I have a working draft Macro, but the RegEx is very sensitive to errors/changes. Your data must be in good order for RegEx to work.
I ran a few more files through, and while the data extracted are all correct, I’m finding that the OCR does not always follow a consistent pattern in the text file it generates. In the above file, as you rightly mentioned, some of the data for the right eye got placed with the left eye data, but in other instances it’s correctly grouped.
Unfortunately, with our current imaging system, there isn’t a way to obtain the data directly from the source (the data are generated on the machine which makes the measurments, then the calculations are exported to the imaging system, which only exports image files, as opposed to PDF or something else that can have a text layer).
The jpg files have all the data for the left and right on opposite sides of the page, so, I could try to find a way to automatically split it into individual files for left and right eye, which would guarantee that only the data for a single eye were present in a given output file, though this would complicate things down the workflow.
Perhaps you could contact the manufacturer of the measurement machine/system, and see if there is a way to get the data directly, like in XML format. Most likely the measurement system is sending the data in XML to the imaging system, which superimposes the data on the image.
Is your doctor aware of this process, using OCR to get the data? To be honest, I would doubt it meets medical standards.
I didn’t realize you were scanning an image to recognize text. Surprised not to see more OCR errors, actually.
Without seeing the image you are scanning, I suspect the first occurrence/second occurrence would be the most accurate approach, although the variation you cite is concerning.

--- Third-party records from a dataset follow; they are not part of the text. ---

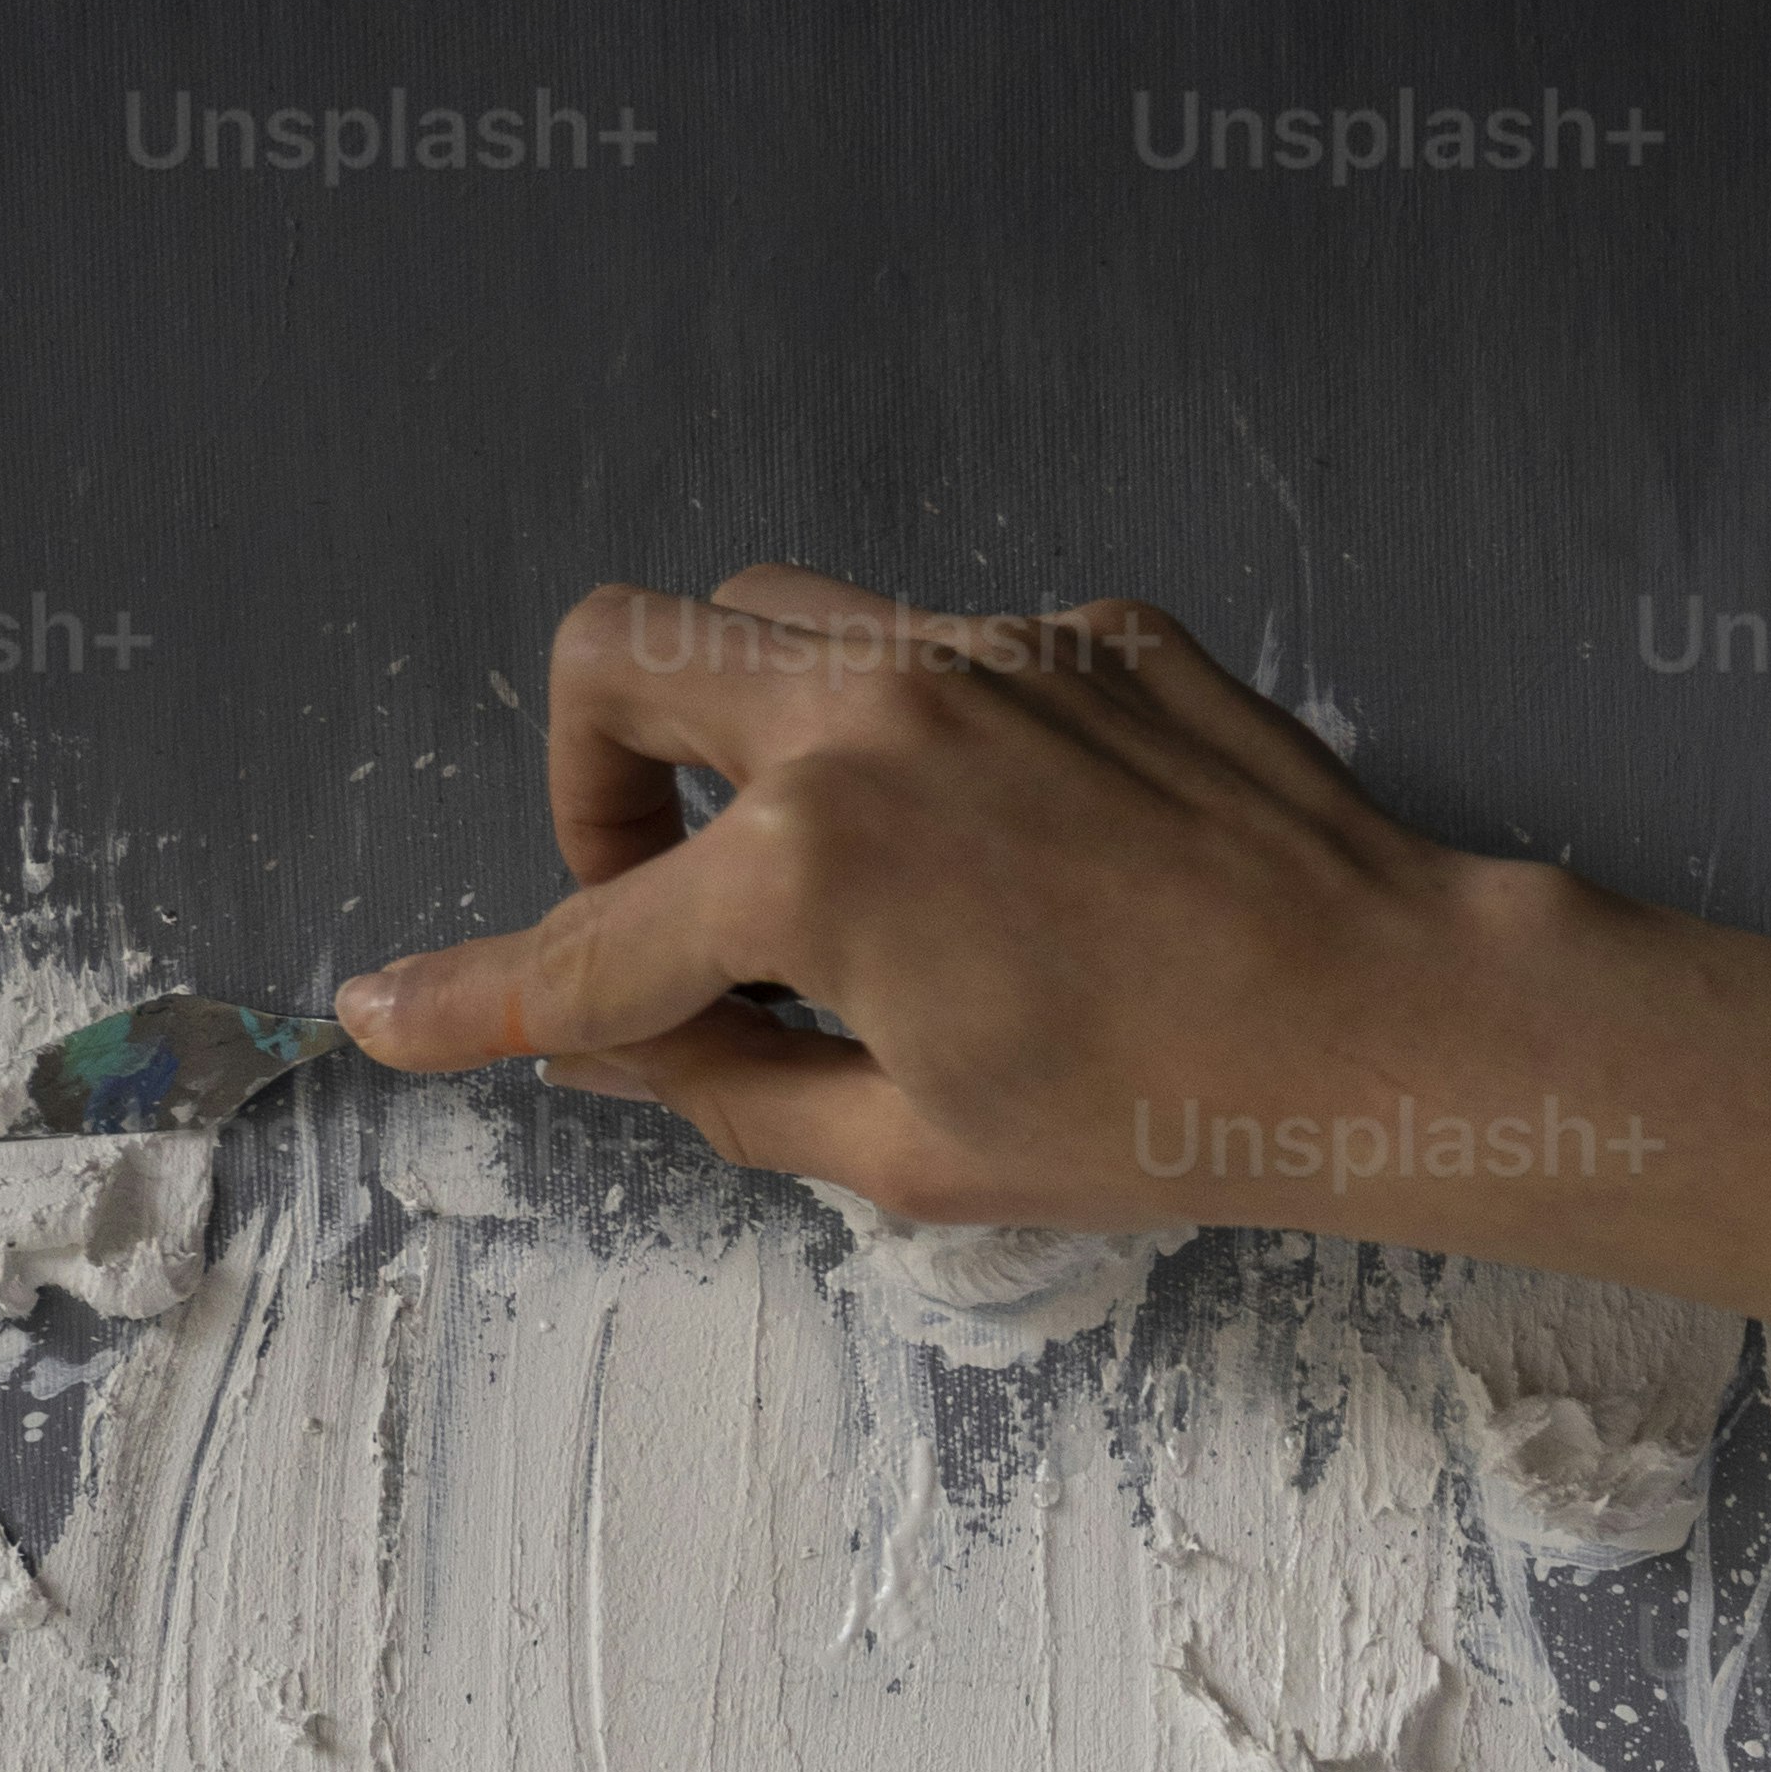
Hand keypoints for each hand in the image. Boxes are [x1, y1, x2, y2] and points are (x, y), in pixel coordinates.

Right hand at [336, 563, 1628, 1246]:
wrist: (1384, 1019)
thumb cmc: (1162, 1116)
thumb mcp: (910, 1152)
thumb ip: (728, 1086)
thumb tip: (616, 1040)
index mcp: (813, 865)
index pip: (591, 942)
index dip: (477, 996)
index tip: (387, 1010)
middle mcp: (870, 715)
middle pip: (621, 658)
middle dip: (590, 780)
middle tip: (654, 901)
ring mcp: (978, 648)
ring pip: (762, 619)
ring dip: (731, 736)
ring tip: (815, 882)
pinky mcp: (1076, 628)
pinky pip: (927, 653)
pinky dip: (907, 749)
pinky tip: (1004, 865)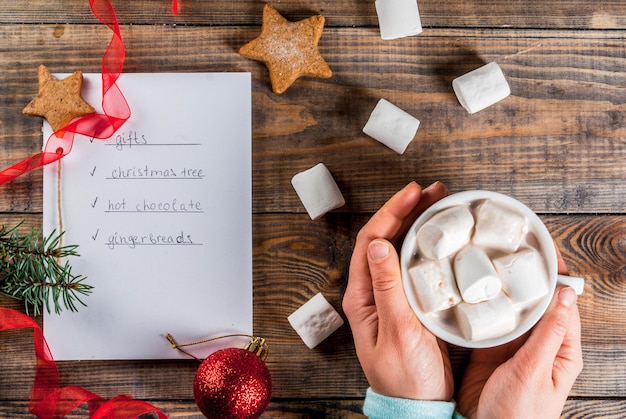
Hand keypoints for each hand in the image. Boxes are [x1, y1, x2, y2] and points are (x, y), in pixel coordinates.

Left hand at [343, 181, 452, 400]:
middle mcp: (373, 292)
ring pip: (401, 250)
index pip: (370, 242)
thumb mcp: (398, 332)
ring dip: (418, 224)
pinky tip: (443, 237)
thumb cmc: (406, 378)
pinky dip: (428, 246)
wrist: (418, 406)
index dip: (389, 214)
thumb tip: (376, 244)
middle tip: (433, 191)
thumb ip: (387, 289)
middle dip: (407, 211)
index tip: (411, 194)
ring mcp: (391, 296)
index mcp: (362, 297)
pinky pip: (415, 266)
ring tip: (441, 204)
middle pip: (385, 240)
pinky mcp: (409, 304)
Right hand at [457, 250, 582, 417]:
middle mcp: (540, 344)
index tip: (547, 252)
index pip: (564, 305)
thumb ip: (548, 333)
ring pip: (513, 310)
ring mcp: (515, 346)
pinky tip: (478, 292)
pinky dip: (487, 307)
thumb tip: (565, 295)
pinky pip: (492, 322)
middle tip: (514, 250)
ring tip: (493, 264)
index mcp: (561, 349)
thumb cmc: (519, 415)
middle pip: (538, 303)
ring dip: (505, 290)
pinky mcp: (492, 349)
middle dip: (529, 278)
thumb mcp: (534, 371)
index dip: (557, 277)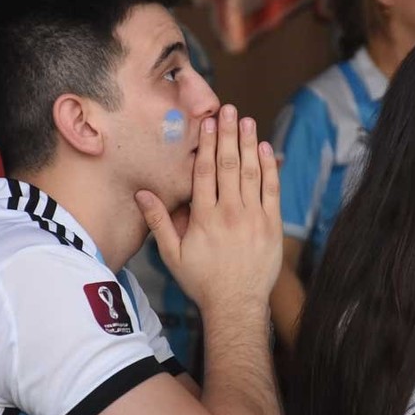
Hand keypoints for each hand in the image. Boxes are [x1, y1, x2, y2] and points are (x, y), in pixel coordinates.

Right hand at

And you can simplify the scan by masking off one side and then the other so you have two OCR scans for each image.
But I’m going to second JMichaelTX’s concern that this isn’t the way to run a railroad. And I’ll second his suggestion you discuss it with the manufacturer of the system, too. Who knows, you might get a Nobel Prize for figuring this out.
I have found that ABBYY does a good job with OCR. It helps that the jpgs
are directly exported from the machine and not scanned images, so the
quality of the text is about as good as it gets. I wish I were able to
submit a sample image, but I don’t think I could do that without releasing
potentially identifiable information.
In retrospect even if it were able to be automated, I’d have to double
check everything still, so it probably wouldn’t save all that much time.
I looked at the specs, and our machine theoretically has the ability to do
these calculations. I’m not sure if it’s another module that you have to
pay a licensing fee for, but worth looking into as more and more of us are
using this formula for calculations.